** Opening Available data block **

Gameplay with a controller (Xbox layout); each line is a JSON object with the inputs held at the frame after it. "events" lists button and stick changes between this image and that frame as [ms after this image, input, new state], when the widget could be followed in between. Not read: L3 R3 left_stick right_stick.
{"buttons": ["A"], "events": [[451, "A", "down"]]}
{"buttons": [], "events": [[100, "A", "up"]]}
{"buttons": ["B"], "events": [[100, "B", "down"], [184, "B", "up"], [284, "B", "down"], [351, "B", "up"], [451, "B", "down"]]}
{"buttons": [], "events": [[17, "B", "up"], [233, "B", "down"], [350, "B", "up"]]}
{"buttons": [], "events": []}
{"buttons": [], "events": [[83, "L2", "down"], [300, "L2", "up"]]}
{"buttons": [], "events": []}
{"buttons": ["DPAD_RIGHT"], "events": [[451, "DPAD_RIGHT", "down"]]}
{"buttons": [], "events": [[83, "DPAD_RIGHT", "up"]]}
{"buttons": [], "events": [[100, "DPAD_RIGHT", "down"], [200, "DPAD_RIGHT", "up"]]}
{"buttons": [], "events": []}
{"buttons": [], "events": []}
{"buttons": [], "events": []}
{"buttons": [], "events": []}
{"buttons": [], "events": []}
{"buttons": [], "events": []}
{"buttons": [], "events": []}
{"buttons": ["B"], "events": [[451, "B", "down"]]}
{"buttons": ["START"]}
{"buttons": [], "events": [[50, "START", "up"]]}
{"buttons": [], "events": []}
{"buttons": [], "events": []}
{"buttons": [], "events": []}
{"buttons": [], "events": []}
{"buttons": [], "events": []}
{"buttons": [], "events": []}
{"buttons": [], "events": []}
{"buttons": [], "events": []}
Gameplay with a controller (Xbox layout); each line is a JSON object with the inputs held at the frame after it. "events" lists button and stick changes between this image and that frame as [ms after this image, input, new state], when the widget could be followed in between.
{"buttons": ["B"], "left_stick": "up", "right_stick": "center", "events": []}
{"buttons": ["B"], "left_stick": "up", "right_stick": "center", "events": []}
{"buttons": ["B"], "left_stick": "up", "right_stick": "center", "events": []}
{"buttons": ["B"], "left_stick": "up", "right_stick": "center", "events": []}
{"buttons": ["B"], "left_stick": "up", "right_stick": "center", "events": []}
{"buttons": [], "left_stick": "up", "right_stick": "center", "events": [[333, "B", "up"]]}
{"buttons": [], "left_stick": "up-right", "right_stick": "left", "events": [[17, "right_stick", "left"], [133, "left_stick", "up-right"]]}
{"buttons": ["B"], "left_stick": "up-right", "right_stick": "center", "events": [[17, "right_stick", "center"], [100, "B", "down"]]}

** Closing Available data block **

Task directions: The reply should consist of all the records, repeated exactly.

Task result:
Gameplay with a controller (Xbox layout); each line is a JSON object with the inputs held at the frame after it. "events" lists button and stick changes between this image and that frame as [ms after this image, input, new state], when the widget could be followed in between. Not read: L3 R3 left_stick right_stick.
{"buttons": ["A"], "events": [[451, "A", "down"]]}
{"buttons": [], "events": [[100, "A", "up"]]}
{"buttons": ["B"], "events": [[100, "B", "down"], [184, "B", "up"], [284, "B", "down"], [351, "B", "up"], [451, "B", "down"]]}
{"buttons": [], "events": [[17, "B", "up"], [233, "B", "down"], [350, "B", "up"]]}
{"buttons": [], "events": []}
{"buttons": [], "events": [[83, "L2", "down"], [300, "L2", "up"]]}
{"buttons": [], "events": []}
{"buttons": ["DPAD_RIGHT"], "events": [[451, "DPAD_RIGHT", "down"]]}
{"buttons": [], "events": [[83, "DPAD_RIGHT", "up"]]}
{"buttons": [], "events": [[100, "DPAD_RIGHT", "down"], [200, "DPAD_RIGHT", "up"]]}
{"buttons": [], "events": []}
{"buttons": [], "events": []}
{"buttons": [], "events": []}
{"buttons": [], "events": []}
{"buttons": [], "events": []}
{"buttons": [], "events": []}
{"buttons": [], "events": []}
{"buttons": ["B"], "events": [[451, "B", "down"]]}
{"buttons": ["START"]}
{"buttons": [], "events": [[50, "START", "up"]]}
{"buttons": [], "events": []}
{"buttons": [], "events": []}
{"buttons": [], "events": []}
{"buttons": [], "events": []}
{"buttons": [], "events": []}
{"buttons": [], "events": []}
{"buttons": [], "events": []}
{"buttons": [], "events": []}
Gameplay with a controller (Xbox layout); each line is a JSON object with the inputs held at the frame after it. "events" lists button and stick changes between this image and that frame as [ms after this image, input, new state], when the widget could be followed in between.
{"buttons": ["B"], "left_stick": "up", "right_stick": "center", "events": []}
{"buttons": ["B"], "left_stick": "up", "right_stick": "center", "events": []}
{"buttons": ["B"], "left_stick": "up", "right_stick": "center", "events": []}
{"buttons": ["B"], "left_stick": "up", "right_stick": "center", "events": []}
{"buttons": ["B"], "left_stick": "up", "right_stick": "center", "events": []}
{"buttons": [], "left_stick": "up", "right_stick": "center", "events": [[333, "B", "up"]]}
{"buttons": [], "left_stick": "up-right", "right_stick": "left", "events": [[17, "right_stick", "left"], [133, "left_stick", "up-right"]]}
{"buttons": ["B"], "left_stick": "up-right", "right_stick": "center", "events": [[17, "right_stick", "center"], [100, "B", "down"]]}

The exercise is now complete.